- Born: 27 August 1912 Patagonia, Chile
- Died: 9 May 2007 (aged 94) Bridge of Don, Scotland
- Education: University of Aberdeen, BSc Agriculture
- Occupations: Police inspector Deputy director of social work Councillor
- Political party: Conservative

= Margery Urquhart =

British policewoman

Margery Urquhart (27 August 1912 - 9 May 2007) worked as the Deputy Director of Social Work at Grampian Regional Council but unknown to her colleagues she had an earlier career as a Special Branch agent. She was possibly the first female agent to be recruited by Special Branch; furthermore she was the first female officer to become an Inspector in the Surrey Police Force. Urquhart took part in counter-espionage before and during World War II.

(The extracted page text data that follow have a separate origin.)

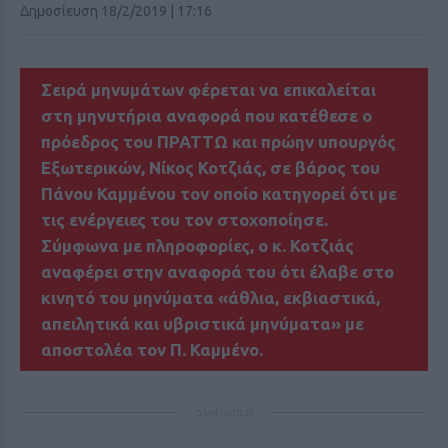
Δημοσίευση 18/2/2019 | 17:16
Σειρά μηνυμάτων φέρεται να επικαλείται
στη μηνυτήρια αναφορά που κατέθεσε ο
πρόεδρος του ΠΡΑΤΤΩ και πρώην υπουργός
Εξωτερικών, Νίκος Κοτζιάς, σε βάρος του
Πάνου Καμμένου τον οποίο κατηγορεί ότι με
τις ενέργειες του τον στοχοποίησε.
Σύμφωνα με πληροφορίες, ο κ. Κοτζιάς
αναφέρει στην αναφορά του ότι έλαβε στο
κινητό του μηνύματα «άθλια, εκβιαστικά,
απειλητικά και υβριστικά μηνύματα» με
αποστολέα τον Π. Καμμένο.
ΔΙΑΦΗΜΙΣΗ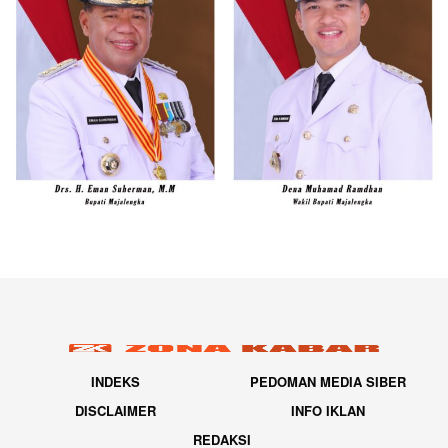
INDEKS
PEDOMAN MEDIA SIBER
DISCLAIMER
INFO IKLAN
REDAKSI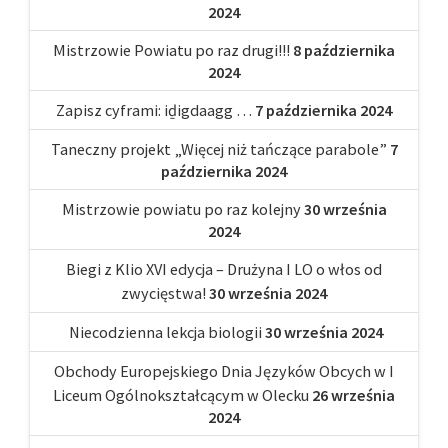
2024
Mistrzowie Powiatu po raz drugi!!!
8 października
2024
Zapisz cyframi: iḏigdaagg …
7 października 2024
Taneczny projekt „Więcej niż tańczące parabole”
7
października 2024
Mistrzowie powiatu po raz kolejny
30 września
2024
Biegi z Klio XVI edycja – Drużyna I LO o włos od
zwycięstwa!
30 września 2024
Niecodzienna lekcja biologii
30 września 2024
Obchody Europejskiego Dnia Języków Obcych w I
Liceum Ogólnokształcącym w Olecku
26 września
2024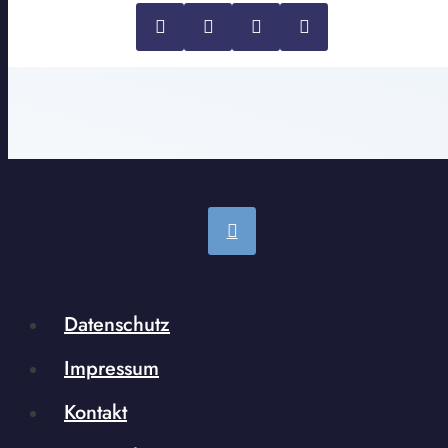
Datenschutz
Impressum
Kontakt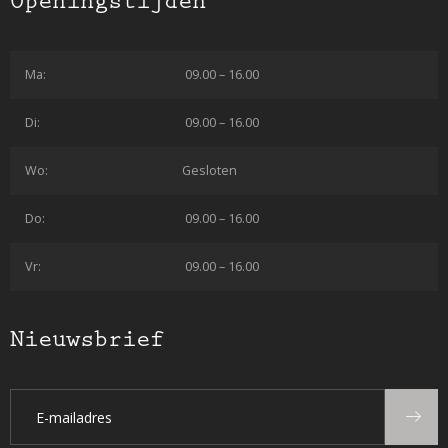
Openingstijden
Ma:
09.00 – 16.00
Di:
09.00 – 16.00
Wo:
Gesloten
Do:
09.00 – 16.00
Vr:
09.00 – 16.00
Nieuwsbrief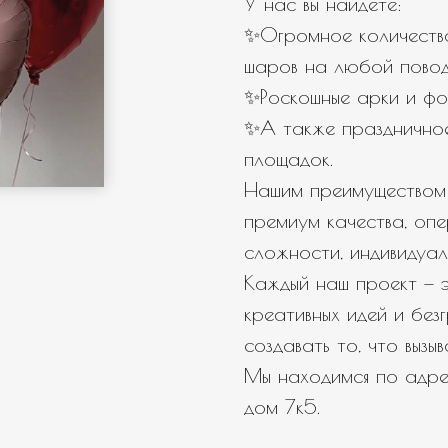
У нас вы найдете:
✨Огромное количество
шаров на любой повод
✨Роскошные арки и фо
✨А также празднично
площадок.
Нашим преимуществом 
премиум качества, оп
сложности, индивидуал
Каждый наш проект — э
креативных идей и бе
создавать то, что вызы
Мы находимся по адрес
дом 7к5.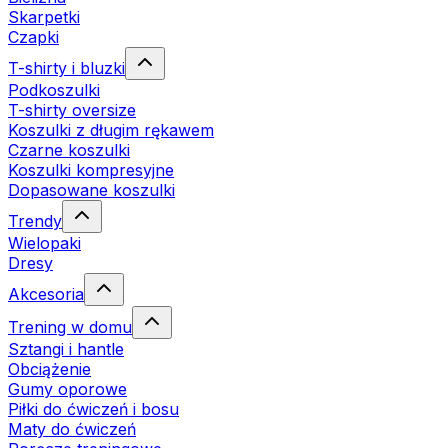
Skarpetki
Czapki
T-shirty i bluzki
Podkoszulki
T-shirty oversize
Koszulki z długim rękawem
Czarne koszulki
Koszulki kompresyjne
Dopasowane koszulki
Trendy
Wielopaki
Dresy
Akcesoria
Trening w domu
Sztangi i hantle
Obciążenie
Gumy oporowe
Piłki do ćwiczeń i bosu
Maty do ćwiczeń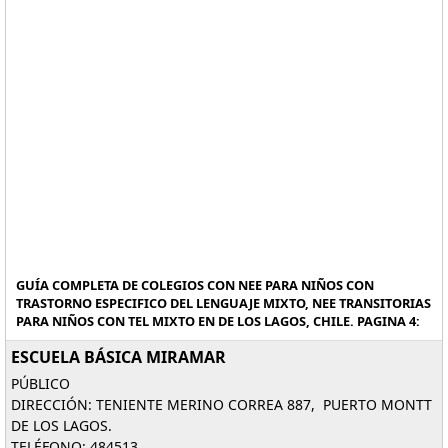
GUÍA COMPLETA DE COLEGIOS CON NEE PARA NIÑOS CON
TRASTORNO ESPECIFICO DEL LENGUAJE MIXTO, NEE TRANSITORIAS
PARA NIÑOS CON TEL MIXTO EN DE LOS LAGOS, CHILE. PAGINA 4:
ESCUELA BÁSICA MIRAMAR
PÚBLICO
DIRECCIÓN: TENIENTE MERINO CORREA 887, PUERTO MONTT
DE LOS LAGOS.
TELÉFONO: 484513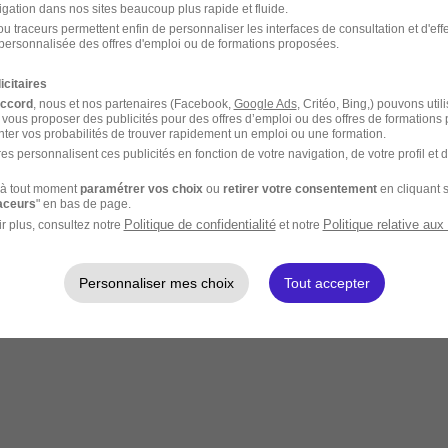
igation dans nos sites beaucoup plus rapide et fluide.
u traceurs permettent enfin de personnaliser les interfaces de consultation et d'eff
personnalisée des offres d'emploi ou de formations proposées.
icitaires
accord
, nous et nos partenaires (Facebook,
Google Ads
, Critéo, Bing,) pouvons util
 vous proposer des publicités pour des offres d’emploi ou des offres de formations
ter vos probabilités de trouver rapidement un emploi ou une formation.
es personnalisent ces publicités en fonction de votre navigation, de votre profil et 
à tout moment
paramétrer vos choix
ou
retirer votre consentement
en cliquant s
raceurs
" en bas de page.
Politique de confidentialité
Politique relative aux
r plus, consultez notre
et notre
Personnaliser mes choix
Tout accepter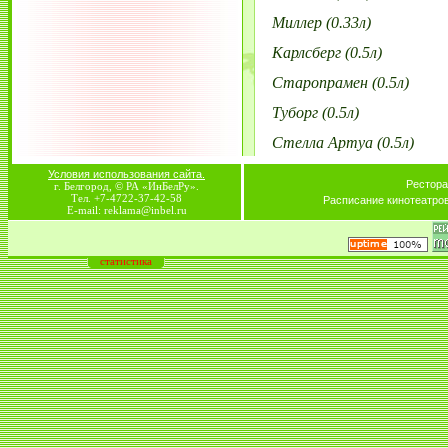
Миллер (0.33л)
Карлсберг (0.5л)
Старопрамен (0.5л)
Туборг (0.5л)
Стелла Артуа (0.5л)
Условия использования сайта.
Рестора
г. Белгород, © РА «ИнБелРу».
Тел. +7-4722-37-42-58
Расписание кинотеатро
E-mail: reklama@inbel.ru
статистика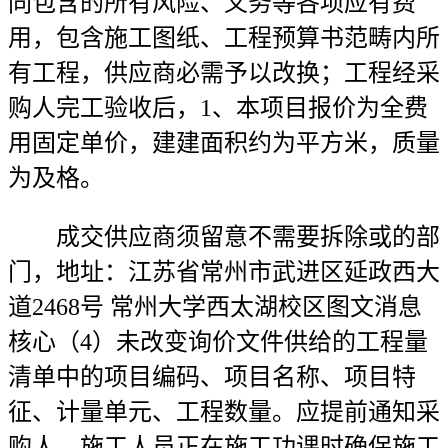
同包含的所有风险、义务等各项应有费
用，包含施工图纸、工程预算书范畴内所
有工程，供应商必需予以改换；工程经采
购人完工验收后，1、本项目报价为全费
用固定单价，建建面积约为平方米，质量
为及格。
成交供应商须留意不需要拆除或的部
门，地址：江苏省常州市武进区延政西大
道2468号 常州大学西太湖校区图文消息
核心（4）未改变询价文件供给的工程量
清单中的项目编码、项目名称、项目特
征、计量单元、工程数量。应提前通知采
购人，施工人员正在施工功课时确保施工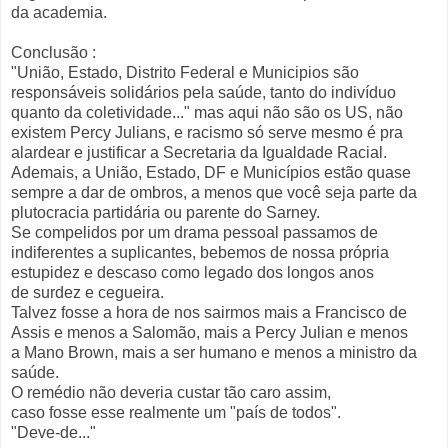
da academia.
Conclusão :
"União, Estado, Distrito Federal e Municipios são
responsáveis solidários pela saúde, tanto do indivíduo
quanto da coletividade..." mas aqui não são os US, não
existem Percy Julians, e racismo só serve mesmo é pra
alardear e justificar a Secretaria da Igualdade Racial.
Ademais, a União, Estado, DF e Municípios estão quase
sempre a dar de ombros, a menos que você seja parte da
plutocracia partidária ou parente do Sarney.
Se compelidos por um drama pessoal passamos de
indiferentes a suplicantes, bebemos de nossa própria
estupidez e descaso como legado dos longos anos
de surdez e cegueira.
Talvez fosse a hora de nos sairmos mais a Francisco de
Assis e menos a Salomão, mais a Percy Julian e menos
a Mano Brown, mais a ser humano e menos a ministro da
saúde.
O remédio não deveria custar tão caro assim,
caso fosse esse realmente um "país de todos".
"Deve-de..."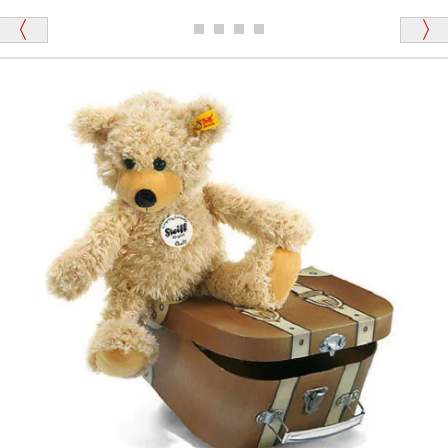
ディベアがいます。
栃木県 K・T 様 （男性）
「スクエーカー内蔵」と記載しておりますので、ぜひ
探してみてください。
「前に買ったことがあったお店でしたので」
シュタイフ社製品の実物を見ることはできますか？
当店はネット販売ですので実物をお見せすることが
千葉県 U・Y 様 （女性）
できません。
「ChatGPTを利用したところ「くまの小屋」さ
んを紹介され…」
海外からのお取り寄せと言うことですが、商品はきち
んと届きますか？
ご安心ください！商品は確実にお届けします。
埼玉県 S・W 様
「送られる際にメールなどで届けて頂きとても
安心感がありました」
商品は直接海外から届くのですか。受取の際、関税な
どはかかりますか？
商品は全て当店へ入荷させたのち欠品を行いお客様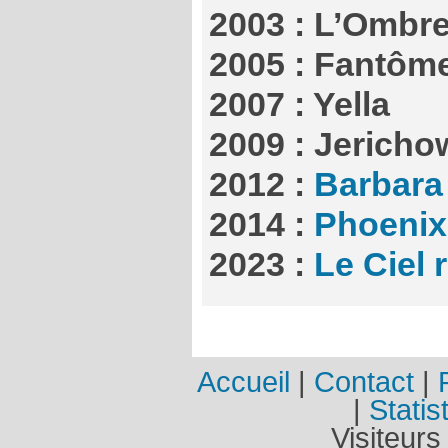
2003 : L’Ombre
2005 : Fantôm
2007 : Yella
2009 : Jericho
2012 :
Barbara
2014 :
Phoenix
2023 :
Le Ciel 
Accueil
|
Contact
|
|
Statis
Visiteurs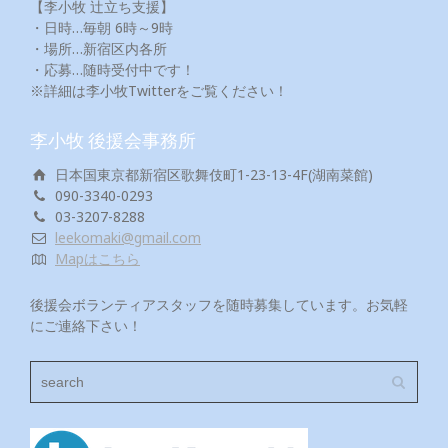
【李小牧 辻立ち支援】
・日時…毎朝 6時～9時
・場所…新宿区内各所
・応募…随時受付中です！
※詳細は李小牧Twitterをご覧ください！
李小牧 後援会事務所
日本国東京都新宿区歌舞伎町1-23-13-4F(湖南菜館)
090-3340-0293
03-3207-8288
leekomaki@gmail.com
Mapはこちら
後援会ボランティアスタッフを随時募集しています。お気軽
にご連絡下さい！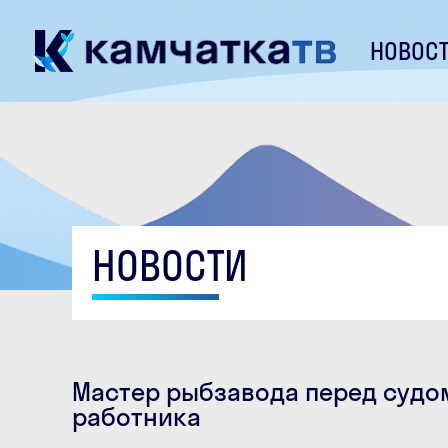
НОВОС
НОВОСТИ
Мастер рыбзавода перед судом
работника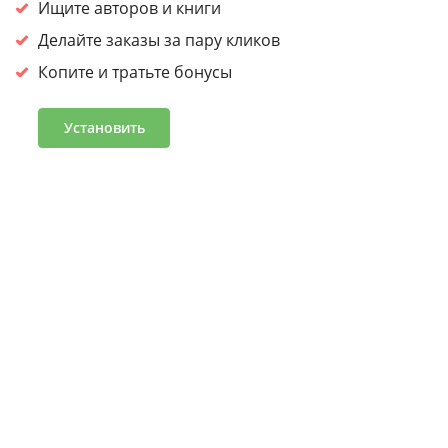
сайтом, вы
соглашаетесь на обработку cookies.
Ищите авторов и книги
Принять
Делайте заказы за пару кликов
Копите и тратьте бонусы
Войдите или зарегистрируйтесь, чтобы получить скидку
30% на первый заказ
Установить
Подробнее
Часто задаваемые вопросы
Программа лояльности
Журнал «Что читать»
Оптовым клиентам
Условия и положения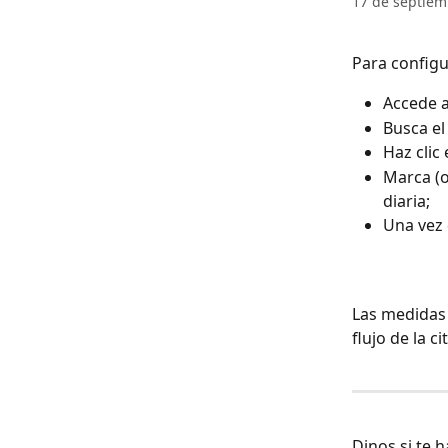
17 de septiem
Para configur
Accede a
Busca e
Haz clic 
Marca (o
diaria;
Una vez 
Las medidas 
flujo de la ci
Dinos si te 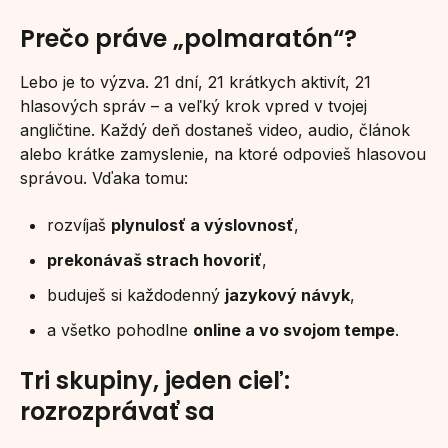
Prečo práve „polmaratón“?
Lebo je to výzva. 21 dní, 21 krátkych aktivít, 21
hlasových správ – a veľký krok vpred v tvojej
angličtine. Každý deň dostaneš video, audio, článok
alebo krátke zamyslenie, na ktoré odpovieš hlasovou
správou. Vďaka tomu:
rozvíjaš
plynulosť a výslovnosť
,
prekonávaš strach hovoriť
,
buduješ si každodenný
jazykový návyk
,
a všetko pohodlne
online a vo svojom tempe
.
Tri skupiny, jeden cieľ:
rozrozprávať sa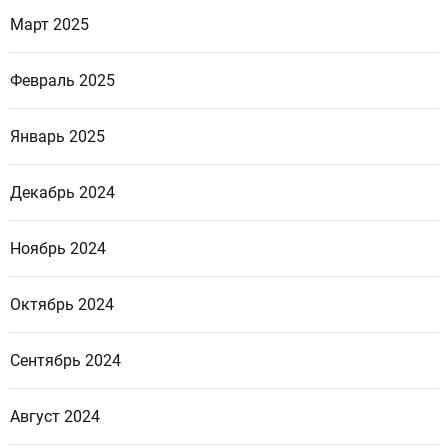
Март 2025
Февраль 2025
Январь 2025
Декабрь 2024
Ноябрь 2024
Октябрь 2024
Сентябрь 2024
Август 2024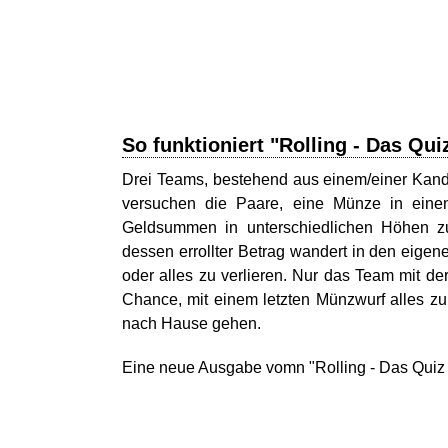
So funktioniert "Rolling - Das Qui
Drei Teams, bestehend aus einem/einer Kand
versuchen die Paare, eine Münze in einen
Geldsummen in unterschiedlichen Höhen zu 
dessen errollter Betrag wandert in den eigen
oder alles zu verlieren. Nur das Team mit 
Chance, mit einem letzten Münzwurf alles z
nach Hause gehen.
Eine neue Ausgabe vomn "Rolling - Das Quiz mi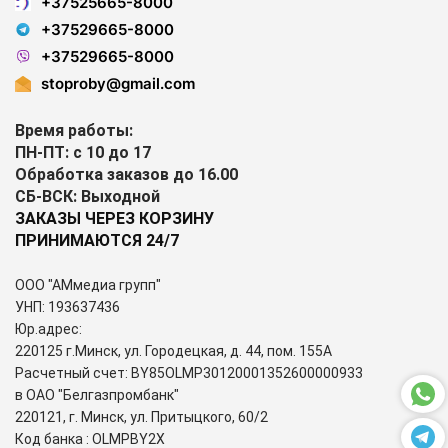
+37525665-8000
+37529665-8000
+37529665-8000
stoproby@gmail.com
Время работы:
ПН-ПТ: с 10 до 17
Обработка заказов до 16.00
СБ-ВСК: Выходной
ЗАКАЗЫ ЧЕРЕЗ КОРЗИНУ
ПРИНИМАЮТСЯ 24/7
ООО "АМмедиа групп"
УНП: 193637436
Юр.адрес:
220125 г.Минск, ул. Городецкая, д. 44, пом. 155А
Расчетный счет: BY85OLMP30120001352600000933
в ОАО "Белгазпромбанк"
220121, г. Минск, ул. Притыцкого, 60/2
Код банка : OLMPBY2X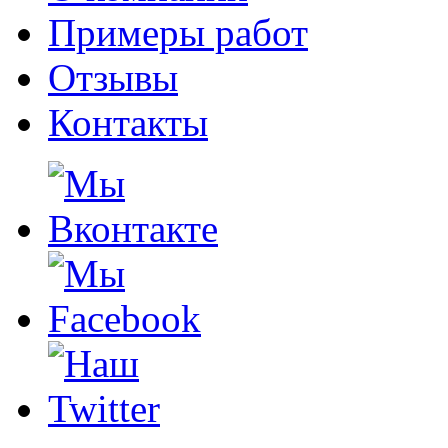
Примеры работ
Отзывы
Контакты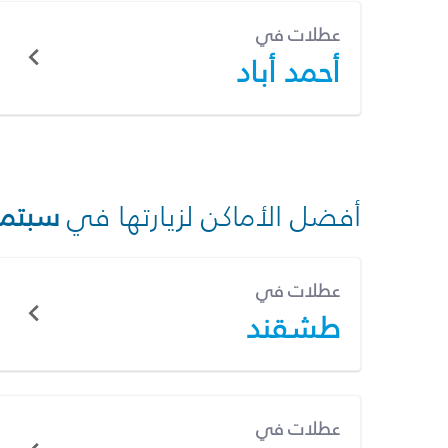
عطلات في
أحمد أباد
أفضل الأماكن لزيارتها في
سبتمب
عطلات في
طشقند
عطلات في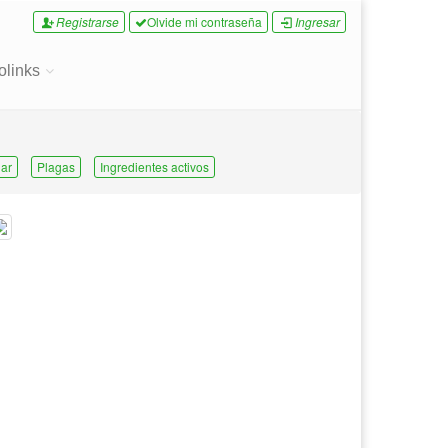
Registrarse
Olvide mi contraseña
Ingresar
olinks
ar
Plagas
Ingredientes activos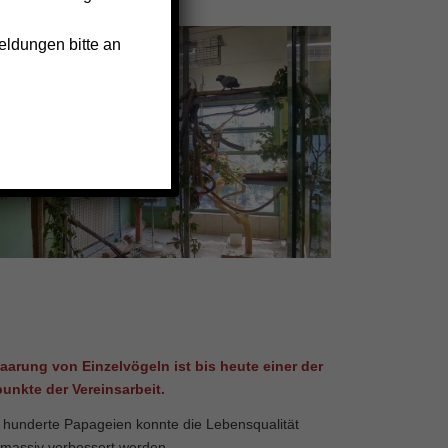
eldungen bitte an
aarung von Einzelvögeln ist bis heute einer der
unkte der Vereinsarbeit.
e hunderte Papageien konnte die Lebensqualität
massiv verbessert werden.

== Early life and education ==
Urquhart was born in Patagonia, Chile. Urquhart's parents, Alexander and Betsy Urquhart, were originally farmers in Milton of Culloden, Scotland, who ran a beef business in Chile. Her early education was carried out by her mother on the ranch. When she was 11 years old the family moved back to Milton of Culloden, Inverness.

She attended The University of Aberdeen, graduating in 1935 with a BSc in Agriculture. This achievement made her the first female to graduate with a degree in Agriculture from the University. After her graduation she moved to Hampshire where she worked on a farm.

== Career ==

It was while working on the farm in Hampshire in 1936 that Urquhart decided on a major career shift and subsequently joined the Metropolitan Police Force. She was recruited by the Special Branch and it has been suggested that she was involved in covert work monitoring the IRA. By 1946 she had transferred to the Surrey Police Force and had been promoted to become the first female Inspector in the force.

At this point Urquhart once again decided on a change of career and undertook training as a probation officer. By 1949 she was once again in Aberdeen taking on the role of a children's officer. She was the only full-time employee working in childcare. She was responsible for over 400 disadvantaged children and carried out much pioneering work. By the late 1970s Urquhart had risen to become Deputy Director of Social Services at Grampian Council. Urquhart retired in 1977.

After retiring, Urquhart immediately embarked on a political career as Conservative Councillor for the Aberdeen seat of Hazlehead.

== Honors ==
Urquhart was awarded an OBE in the 1977 New Year Honours.

== Personal life ==
Urquhart had developed a particular interest in mental health and subsequently took on several tasks as a retiree including being director of Seabank House, a care home in Aberdeen, from December 1990 to October 1997. She was also a director of the Aberdeen Association of Social Service from June 1986 to March 1989. She was also a director of Mental Health Aberdeen from October 1989 to October 1990.

She spent her final years in at the Fairview Nursing Home. In 2007, she died in Bridge of Don, Scotland at the age of 94 years.